If you want to read the whole book, it’s available on Amazon. Click here.

In Defense of Topical Preaching

Several years ago I read this critique of topical preaching. In the mind of the author “relevance” was not a positive motivation for preaching:

The great advantage of topical preaching is its relevance. The preacher can choose topics he knows will be of immediate interest to his listeners. The assumption is that in a culture like ours only that information which can be put to use quickly and easily will engage people. The topical sermon meets that need.

I understand this idea, and I agree that this kind of topical preaching is done in many churches today. I also don’t think it’s wrong, but it wouldn’t be my first choice.

However… I think some/many pastors have a different (AND MISUNDERSTOOD) rational for preaching “topical sermon”. The assumption this fellow makes, as well as many others who are critical of topical preaching, is that the topics are chosen solely to interest and engage the congregation. This would be unhealthy, and should usually be avoided, but…

If a pastor, acting as a shepherd, observes an aspect of his church’s life which needs to be addressed (such as lack of evangelism, unfriendliness, forms of worldliness, etc.); isn’t it incumbent on this pastor to preach sermons which address this topic?

It is my contention that a good portion of any preaching schedule should include topical messages which specifically address the spiritual health of the congregation. While every section of God’s Word always has something to say to every believer, if a church spends an entire year working through the Gospel of John, they have neglected the opportunity to teach a vast amount of the Bible’s truth; and may not be adequately addressing systemic issues and opportunities which exist in the life of the community.

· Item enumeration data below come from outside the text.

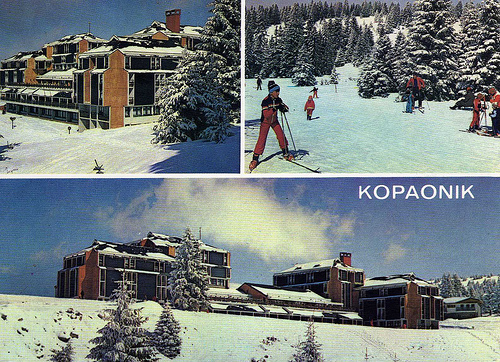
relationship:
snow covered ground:
[184, 316, 246, 360] [0, 291, 483, 360]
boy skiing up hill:
[248, 83, 296, 168] [244, 74, 484, 171]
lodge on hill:
[51, 229, 444, 329] [0, 291, 484, 360]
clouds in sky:
[94, 176, 357, 262] [1, 178, 484, 295]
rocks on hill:
[44, 302, 84, 342] [0, 291, 484, 360]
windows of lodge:
[124, 270, 142, 283] [51, 229, 444, 329]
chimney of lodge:
[338, 249, 353, 267] [51, 229, 444, 329]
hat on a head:
[266, 76, 278, 94] [266, 79, 282, 101]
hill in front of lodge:
[0, 291, 484, 360] [51, 229, 444, 329]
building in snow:
[52, 230, 443, 330] [47, 294, 480, 345]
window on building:
[335, 268, 350, 280] [52, 230, 443, 330]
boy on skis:
[248, 82, 317, 143] [255, 133, 377, 180]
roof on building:
[224, 272, 347, 304] [195, 267, 368, 333]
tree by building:
[72, 283, 155, 353] [119, 224, 403, 313]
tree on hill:
[350, 33, 493, 106] [256, 25, 452, 160]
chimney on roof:
[144, 5, 188, 38] [105, 13, 208, 57]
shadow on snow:
[129, 130, 232, 181] [83, 95, 205, 194]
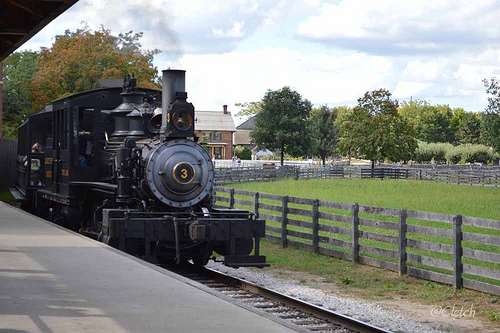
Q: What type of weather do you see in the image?
A: It is cloudy.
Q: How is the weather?
A: It is cloudy.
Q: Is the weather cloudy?
A: Yes, it is cloudy.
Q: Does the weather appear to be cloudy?
A: Yes, it is cloudy.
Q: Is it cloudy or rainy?
A: It is cloudy.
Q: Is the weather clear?
A: No, it is cloudy.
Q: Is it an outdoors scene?
A: Yes, it is outdoors.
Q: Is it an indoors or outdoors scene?
A: It is outdoors.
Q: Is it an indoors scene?
A: No, it is outdoors.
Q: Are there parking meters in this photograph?
A: No, there are no parking meters.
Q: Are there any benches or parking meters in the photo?
A: No, there are no parking meters or benches.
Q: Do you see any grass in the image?
A: Yes, there is grass.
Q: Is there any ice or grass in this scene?
A: Yes, there is grass.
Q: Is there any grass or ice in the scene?
A: Yes, there is grass.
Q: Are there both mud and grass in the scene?
A: No, there is grass but no mud.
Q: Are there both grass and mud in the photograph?
A: No, there is grass but no mud.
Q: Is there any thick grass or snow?
A: Yes, there is thick grass.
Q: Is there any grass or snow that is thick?
A: Yes, the grass is thick.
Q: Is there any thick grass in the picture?
A: Yes, there is thick grass.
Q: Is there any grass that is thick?
A: Yes, there is grass that is thick.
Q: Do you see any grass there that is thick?
A: Yes, there is grass that is thick.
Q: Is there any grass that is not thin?
A: Yes, there is thick grass.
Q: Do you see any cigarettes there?
A: No, there are no cigarettes.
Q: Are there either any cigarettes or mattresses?
A: No, there are no cigarettes or mattresses.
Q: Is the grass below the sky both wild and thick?
A: Yes, the grass is wild and thick.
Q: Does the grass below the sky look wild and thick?
A: Yes, the grass is wild and thick.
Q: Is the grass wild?
A: Yes, the grass is wild.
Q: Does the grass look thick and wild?
A: Yes, the grass is thick and wild.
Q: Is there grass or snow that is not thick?
A: No, there is grass but it is thick.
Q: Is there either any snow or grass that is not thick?
A: No, there is grass but it is thick.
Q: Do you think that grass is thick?
A: Yes, the grass is thick.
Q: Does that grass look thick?
A: Yes, the grass is thick.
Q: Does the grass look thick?
A: Yes, the grass is thick.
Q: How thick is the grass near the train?
A: The grass is thick.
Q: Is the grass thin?
A: No, the grass is thick.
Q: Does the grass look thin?
A: No, the grass is thick.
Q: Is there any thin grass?
A: No, there is grass but it is thick.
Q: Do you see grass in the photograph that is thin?
A: No, there is grass but it is thick.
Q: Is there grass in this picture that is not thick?
A: No, there is grass but it is thick.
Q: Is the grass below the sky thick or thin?
A: The grass is thick.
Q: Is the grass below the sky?
A: Yes, the grass is below the sky.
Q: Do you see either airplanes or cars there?
A: No, there are no cars or airplanes.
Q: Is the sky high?
A: Yes, the sky is high.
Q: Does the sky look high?
A: Yes, the sky is high.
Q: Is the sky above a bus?
A: No, the sky is above the train.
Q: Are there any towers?
A: No, there are no towers.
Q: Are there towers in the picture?
A: No, there are no towers.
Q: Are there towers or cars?
A: No, there are no towers or cars.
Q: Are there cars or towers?
A: No, there are no towers or cars.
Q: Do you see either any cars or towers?
A: No, there are no towers or cars.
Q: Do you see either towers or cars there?
A: No, there are no towers or cars.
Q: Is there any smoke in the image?
A: Yes, there is smoke.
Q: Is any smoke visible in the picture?
A: Yes, there is smoke.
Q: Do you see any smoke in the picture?
A: Yes, there is smoke.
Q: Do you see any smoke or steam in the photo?
A: Yes, there is smoke.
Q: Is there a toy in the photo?
A: No, there are no toys.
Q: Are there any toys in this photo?
A: No, there are no toys.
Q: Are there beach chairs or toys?
A: No, there are no toys or beach chairs.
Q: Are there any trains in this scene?
A: Yes, there is a train.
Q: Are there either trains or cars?
A: Yes, there is a train.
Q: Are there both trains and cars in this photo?
A: No, there is a train but no cars.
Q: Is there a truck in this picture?
A: No, there are no trucks.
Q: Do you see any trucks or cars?
A: No, there are no trucks or cars.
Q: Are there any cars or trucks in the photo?
A: No, there are no trucks or cars.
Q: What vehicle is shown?
A: The vehicle is a train.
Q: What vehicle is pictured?
A: The vehicle is a train.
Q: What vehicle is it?
A: The vehicle is a train.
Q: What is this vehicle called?
A: This is a train.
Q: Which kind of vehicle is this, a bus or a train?
A: This is a train.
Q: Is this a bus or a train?
A: This is a train.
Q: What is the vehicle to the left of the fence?
A: The vehicle is a train.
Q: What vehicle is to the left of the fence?
A: The vehicle is a train.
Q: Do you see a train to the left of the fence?
A: Yes, there is a train to the left of the fence.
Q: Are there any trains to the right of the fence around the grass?
A: No, the train is to the left of the fence.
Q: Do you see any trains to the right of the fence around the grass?
A: No, the train is to the left of the fence.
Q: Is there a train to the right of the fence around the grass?
A: No, the train is to the left of the fence.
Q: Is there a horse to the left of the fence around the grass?
A: No, there is a train to the left of the fence.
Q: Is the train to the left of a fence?
A: Yes, the train is to the left of a fence.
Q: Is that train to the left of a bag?
A: No, the train is to the left of a fence.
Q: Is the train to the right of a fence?
A: No, the train is to the left of a fence.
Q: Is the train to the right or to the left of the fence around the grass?
A: The train is to the left of the fence.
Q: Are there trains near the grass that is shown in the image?
A: Yes, there is a train near the grass.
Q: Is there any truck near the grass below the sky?
A: No, there is a train near the grass.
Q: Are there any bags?
A: No, there are no bags.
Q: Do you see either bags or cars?
A: No, there are no bags or cars.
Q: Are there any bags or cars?
A: No, there are no bags or cars.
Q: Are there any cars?
A: No, there are no cars.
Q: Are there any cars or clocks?
A: No, there are no cars or clocks.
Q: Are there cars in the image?
A: No, there are no cars.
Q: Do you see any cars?
A: No, there are no cars.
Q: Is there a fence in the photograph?
A: Yes, there is a fence.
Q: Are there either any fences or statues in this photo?
A: Yes, there is a fence.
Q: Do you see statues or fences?
A: Yes, there is a fence.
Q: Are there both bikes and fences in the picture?
A: No, there is a fence but no bikes.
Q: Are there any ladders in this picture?
A: No, there are no ladders.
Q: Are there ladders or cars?
A: No, there are no ladders or cars.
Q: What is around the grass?
A: The fence is around the grass.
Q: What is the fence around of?
A: The fence is around the grass.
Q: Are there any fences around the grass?
A: Yes, there is a fence around the grass.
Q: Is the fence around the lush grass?
A: Yes, the fence is around the grass.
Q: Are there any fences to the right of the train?
A: Yes, there is a fence to the right of the train.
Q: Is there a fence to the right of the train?
A: Yes, there is a fence to the right of the train.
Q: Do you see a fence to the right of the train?
A: Yes, there is a fence to the right of the train.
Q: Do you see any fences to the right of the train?
A: Yes, there is a fence to the right of the train.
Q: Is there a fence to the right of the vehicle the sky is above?
A: Yes, there is a fence to the right of the train.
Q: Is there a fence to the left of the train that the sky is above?
A: No, the fence is to the right of the train.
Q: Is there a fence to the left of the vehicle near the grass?
A: No, the fence is to the right of the train.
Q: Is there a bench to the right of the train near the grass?
A: No, there is a fence to the right of the train.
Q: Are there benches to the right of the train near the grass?
A: No, there is a fence to the right of the train.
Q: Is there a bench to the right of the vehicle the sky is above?
A: No, there is a fence to the right of the train.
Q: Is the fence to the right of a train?
A: Yes, the fence is to the right of a train.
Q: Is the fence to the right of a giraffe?
A: No, the fence is to the right of a train.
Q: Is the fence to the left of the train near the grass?
A: No, the fence is to the right of the train.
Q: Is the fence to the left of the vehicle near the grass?
A: No, the fence is to the right of the train.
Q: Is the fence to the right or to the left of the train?
A: The fence is to the right of the train.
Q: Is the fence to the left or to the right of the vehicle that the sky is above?
A: The fence is to the right of the train.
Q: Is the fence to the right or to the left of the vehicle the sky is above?
A: The fence is to the right of the train.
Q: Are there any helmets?
A: No, there are no helmets.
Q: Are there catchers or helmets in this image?
A: No, there are no helmets or catchers.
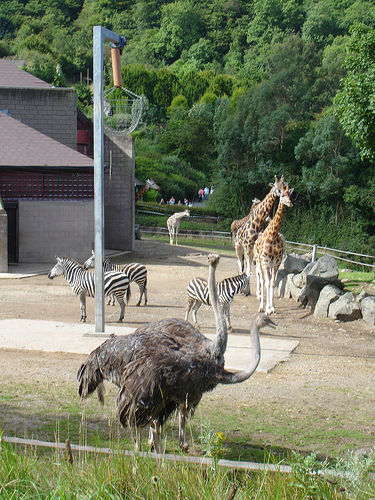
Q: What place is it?
A: It is a zoo.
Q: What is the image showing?
A: It is showing a zoo.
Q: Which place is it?
A: It is a zoo.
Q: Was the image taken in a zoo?
A: Yes, it was taken in a zoo.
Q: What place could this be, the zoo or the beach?
A: It is the zoo.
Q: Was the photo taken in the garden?
A: No, the picture was taken in the zoo.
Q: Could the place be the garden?
A: No, it is the zoo.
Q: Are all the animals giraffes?
A: No, there are both giraffes and zebras.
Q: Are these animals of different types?
A: Yes, they are giraffes and zebras.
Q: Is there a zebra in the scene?
A: Yes, there is a zebra.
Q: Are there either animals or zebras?
A: Yes, there is a zebra.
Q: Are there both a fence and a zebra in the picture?
A: Yes, there are both a zebra and a fence.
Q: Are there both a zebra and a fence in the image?
A: Yes, there are both a zebra and a fence.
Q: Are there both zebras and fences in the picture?
A: Yes, there are both a zebra and a fence.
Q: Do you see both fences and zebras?
A: Yes, there are both a zebra and a fence.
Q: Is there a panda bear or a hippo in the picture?
A: No, there are no hippos or panda bears.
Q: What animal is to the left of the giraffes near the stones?
A: The animal is a zebra.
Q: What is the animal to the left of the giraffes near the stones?
A: The animal is a zebra.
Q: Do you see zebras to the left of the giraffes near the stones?
A: Yes, there is a zebra to the left of the giraffes.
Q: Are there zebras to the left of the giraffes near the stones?
A: Yes, there is a zebra to the left of the giraffes.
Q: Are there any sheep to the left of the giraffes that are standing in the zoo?
A: No, there is a zebra to the left of the giraffes.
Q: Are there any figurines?
A: No, there are no figurines.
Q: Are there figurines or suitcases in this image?
A: No, there are no figurines or suitcases.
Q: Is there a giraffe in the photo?
A: Yes, there are giraffes.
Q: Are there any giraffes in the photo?
A: Yes, there are giraffes.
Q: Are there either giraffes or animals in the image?
A: Yes, there are giraffes.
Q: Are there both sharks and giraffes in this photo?
A: No, there are giraffes but no sharks.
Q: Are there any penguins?
A: No, there are no penguins.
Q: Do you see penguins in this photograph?
A: No, there are no penguins.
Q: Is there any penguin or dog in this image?
A: No, there are no penguins or dogs.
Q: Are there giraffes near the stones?
A: Yes, there are giraffes near the stones.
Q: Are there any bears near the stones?
A: No, there are giraffes near the stones.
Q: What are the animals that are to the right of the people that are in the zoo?
A: The animals are giraffes.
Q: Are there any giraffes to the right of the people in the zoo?
A: Yes, there are giraffes to the right of the people.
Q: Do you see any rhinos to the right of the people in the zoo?
A: No, there are giraffes to the right of the people.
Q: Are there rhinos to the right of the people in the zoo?
A: No, there are giraffes to the right of the people.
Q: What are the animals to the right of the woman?
A: The animals are giraffes.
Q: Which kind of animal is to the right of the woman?
A: The animals are giraffes.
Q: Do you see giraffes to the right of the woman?
A: Yes, there are giraffes to the right of the woman.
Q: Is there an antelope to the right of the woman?
A: No, there are giraffes to the right of the woman.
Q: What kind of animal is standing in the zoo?
A: The animals are giraffes.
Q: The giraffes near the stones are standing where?
A: The giraffes are standing in the zoo.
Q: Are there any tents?
A: No, there are no tents.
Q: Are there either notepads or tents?
A: No, there are no tents or notepads.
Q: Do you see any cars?
A: No, there are no cars.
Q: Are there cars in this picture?
A: No, there are no cars.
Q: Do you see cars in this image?
A: No, there are no cars.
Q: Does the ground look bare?
A: Yes, the ground is bare.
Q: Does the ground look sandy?
A: No, the ground is bare.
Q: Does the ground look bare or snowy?
A: The ground is bare.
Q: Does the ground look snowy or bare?
A: The ground is bare.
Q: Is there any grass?
A: Yes, there is grass.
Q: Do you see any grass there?
A: Yes, there is grass.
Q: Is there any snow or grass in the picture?
A: Yes, there is grass.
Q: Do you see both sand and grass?
A: No, there is grass but no sand.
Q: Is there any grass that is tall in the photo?
A: Yes, there is tall grass.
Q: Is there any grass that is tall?
A: Yes, there is grass that is tall.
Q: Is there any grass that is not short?
A: Yes, there is tall grass.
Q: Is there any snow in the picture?
A: No, there is no snow.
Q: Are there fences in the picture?
A: Yes, there is a fence.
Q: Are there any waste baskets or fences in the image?
A: Yes, there is a fence.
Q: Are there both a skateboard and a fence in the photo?
A: No, there is a fence but no skateboards.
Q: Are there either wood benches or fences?
A: Yes, there is a wood fence.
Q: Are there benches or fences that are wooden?
A: Yes, the fence is wooden.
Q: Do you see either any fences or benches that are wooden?
A: Yes, the fence is wooden.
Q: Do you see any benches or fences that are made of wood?
A: Yes, the fence is made of wood.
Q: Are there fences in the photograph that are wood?
A: Yes, there is a wood fence.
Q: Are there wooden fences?
A: Yes, there is a wood fence.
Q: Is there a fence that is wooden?
A: Yes, there is a fence that is wooden.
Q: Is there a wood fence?
A: Yes, there is a fence that is made of wood.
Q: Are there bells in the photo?
A: No, there are no bells.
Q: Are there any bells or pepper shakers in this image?
A: No, there are no bells or pepper shakers.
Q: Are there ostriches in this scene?
A: Yes, there are ostriches.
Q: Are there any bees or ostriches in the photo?
A: Yes, there are ostriches.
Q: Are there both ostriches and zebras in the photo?
A: Yes, there are both ostriches and a zebra.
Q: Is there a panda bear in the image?
A: No, there are no panda bears.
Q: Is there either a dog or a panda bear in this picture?
A: No, there are no panda bears or dogs.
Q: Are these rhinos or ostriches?
A: These are ostriches.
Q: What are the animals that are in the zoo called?
A: The animals are ostriches.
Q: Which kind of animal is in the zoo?
A: The animals are ostriches.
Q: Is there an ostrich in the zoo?
A: Yes, there are ostriches in the zoo.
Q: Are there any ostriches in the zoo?
A: Yes, there are ostriches in the zoo.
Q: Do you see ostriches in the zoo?
A: Yes, there are ostriches in the zoo.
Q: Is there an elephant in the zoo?
A: No, there are ostriches in the zoo.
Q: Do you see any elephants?
A: No, there are no elephants.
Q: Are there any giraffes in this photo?
A: Yes, there is a giraffe.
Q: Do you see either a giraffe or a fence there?
A: Yes, there is a giraffe.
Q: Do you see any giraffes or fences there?
A: Yes, there is a giraffe.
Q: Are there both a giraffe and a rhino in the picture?
A: No, there is a giraffe but no rhinos.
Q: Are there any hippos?
A: No, there are no hippos.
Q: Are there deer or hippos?
A: No, there are no hippos or deer.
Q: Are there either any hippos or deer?
A: No, there are no hippos or deer.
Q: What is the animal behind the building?
A: The animal is a giraffe.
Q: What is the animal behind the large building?
A: The animal is a giraffe.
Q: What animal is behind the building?
A: The animal is a giraffe.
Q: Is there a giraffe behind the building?
A: Yes, there is a giraffe behind the building.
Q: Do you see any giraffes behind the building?
A: Yes, there is a giraffe behind the building.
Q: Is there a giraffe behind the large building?
A: Yes, there is a giraffe behind the building.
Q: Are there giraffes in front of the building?
A: No, the giraffe is behind the building.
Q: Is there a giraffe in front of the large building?
A: No, the giraffe is behind the building.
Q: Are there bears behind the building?
A: No, there is a giraffe behind the building.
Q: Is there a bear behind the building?
A: No, there is a giraffe behind the building.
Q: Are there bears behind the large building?
A: No, there is a giraffe behind the building.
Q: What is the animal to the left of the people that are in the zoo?
A: The animal is a giraffe.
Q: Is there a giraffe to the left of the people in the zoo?
A: Yes, there is a giraffe to the left of the people.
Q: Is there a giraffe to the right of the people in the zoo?
A: No, the giraffe is to the left of the people.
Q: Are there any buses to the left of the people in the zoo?
A: No, there is a giraffe to the left of the people.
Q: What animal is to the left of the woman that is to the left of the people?
A: The animal is a giraffe.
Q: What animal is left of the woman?
A: The animal is a giraffe.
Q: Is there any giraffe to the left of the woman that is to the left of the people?
A: Yes, there is a giraffe to the left of the woman.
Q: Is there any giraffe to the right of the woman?
A: No, the giraffe is to the left of the woman.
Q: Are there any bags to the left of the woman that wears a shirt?
A: No, there is a giraffe to the left of the woman.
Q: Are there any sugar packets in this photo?
A: No, there are no sugar packets.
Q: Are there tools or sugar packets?
A: No, there are no sugar packets or tools.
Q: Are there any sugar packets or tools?
A: No, there are no sugar packets or tools.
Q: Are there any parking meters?
A: No, there are no parking meters.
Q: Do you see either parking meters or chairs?
A: No, there are no parking meters or chairs.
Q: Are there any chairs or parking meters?
A: No, there are no parking meters or chairs.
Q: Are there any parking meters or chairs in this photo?
A: No, there are no parking meters or chairs.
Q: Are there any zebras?
A: Yes, there are zebras.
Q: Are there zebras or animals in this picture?
A: Yes, there are zebras.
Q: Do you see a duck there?
A: No, there are no ducks.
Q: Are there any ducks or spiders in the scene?
A: No, there are no ducks or spiders.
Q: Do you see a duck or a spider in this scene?
A: No, there are no ducks or spiders.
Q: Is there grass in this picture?
A: Yes, there is grass.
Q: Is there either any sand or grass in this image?
A: Yes, there is grass.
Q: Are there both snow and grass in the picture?
A: No, there is grass but no snow.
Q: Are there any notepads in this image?
A: No, there are no notepads.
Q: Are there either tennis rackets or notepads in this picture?
A: No, there are no notepads or tennis rackets.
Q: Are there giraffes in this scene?
A: Yes, there are giraffes.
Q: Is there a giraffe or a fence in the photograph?
A: Yes, there are giraffes.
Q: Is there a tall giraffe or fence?
A: Yes, there are tall giraffes.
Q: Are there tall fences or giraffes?
A: Yes, there are tall giraffes.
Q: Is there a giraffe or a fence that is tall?
A: Yes, the giraffes are tall.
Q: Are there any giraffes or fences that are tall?
A: Yes, the giraffes are tall.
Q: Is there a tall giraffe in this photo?
A: Yes, there are tall giraffes.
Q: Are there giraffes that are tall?
A: Yes, there are giraffes that are tall.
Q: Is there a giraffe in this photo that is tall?
A: Yes, there are giraffes that are tall.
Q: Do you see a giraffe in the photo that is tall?
A: Yes, there are giraffes that are tall.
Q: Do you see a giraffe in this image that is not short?
A: Yes, there are tall giraffes.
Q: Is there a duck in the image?
A: No, there are no ducks.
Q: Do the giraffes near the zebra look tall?
A: Yes, the giraffes are tall.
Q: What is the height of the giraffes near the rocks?
A: The giraffes are tall.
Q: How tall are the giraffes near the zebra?
A: The giraffes are tall.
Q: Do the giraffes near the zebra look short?
A: No, the giraffes are tall.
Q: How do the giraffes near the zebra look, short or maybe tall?
A: The giraffes are tall.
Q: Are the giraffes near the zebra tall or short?
A: The giraffes are tall.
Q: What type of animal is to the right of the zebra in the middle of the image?
A: The animals are giraffes.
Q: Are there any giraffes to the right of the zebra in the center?
A: Yes, there are giraffes to the right of the zebra.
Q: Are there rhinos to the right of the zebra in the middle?
A: No, there are giraffes to the right of the zebra.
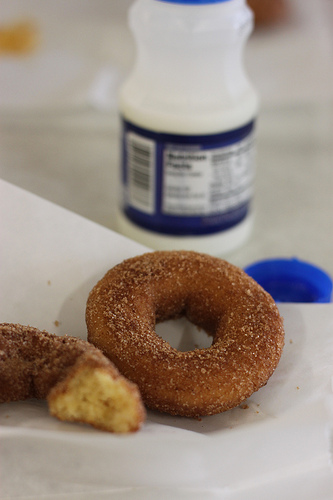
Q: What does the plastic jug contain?
A: Milk.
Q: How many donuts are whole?
A: One.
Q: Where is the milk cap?
A: On the table.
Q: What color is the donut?
A: Brown.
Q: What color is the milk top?
A: Blue.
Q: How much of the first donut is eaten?
A: Half.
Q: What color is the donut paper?
A: White.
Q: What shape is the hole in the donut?
A: Pentagon.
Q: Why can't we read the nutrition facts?
A: Out of focus.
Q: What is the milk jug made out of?
A: Plastic.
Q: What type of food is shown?
A: Donuts.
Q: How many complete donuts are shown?
A: 1.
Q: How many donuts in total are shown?
A: 2.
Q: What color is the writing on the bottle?
A: Black.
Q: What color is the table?
A: White.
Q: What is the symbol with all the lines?
A: Bar code.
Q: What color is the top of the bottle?
A: Blue.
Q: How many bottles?
A: 1.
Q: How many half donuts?
A: 1.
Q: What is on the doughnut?
A: Sugar and cinnamon.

In closing, I’ll make a short observation. Read Matthew 28:20. There Jesus taught that discipleship is:

teaching obedience based on content

NOT

teaching content which leads to obedience

Of course, this is not a necessary dichotomy and the two should not be played against each other. Rather, we should recognize in preaching, that sometimes TOPICAL messages (which are, of course, biblically based and biblically coherent) are necessary to truly disciple a church body to obedience.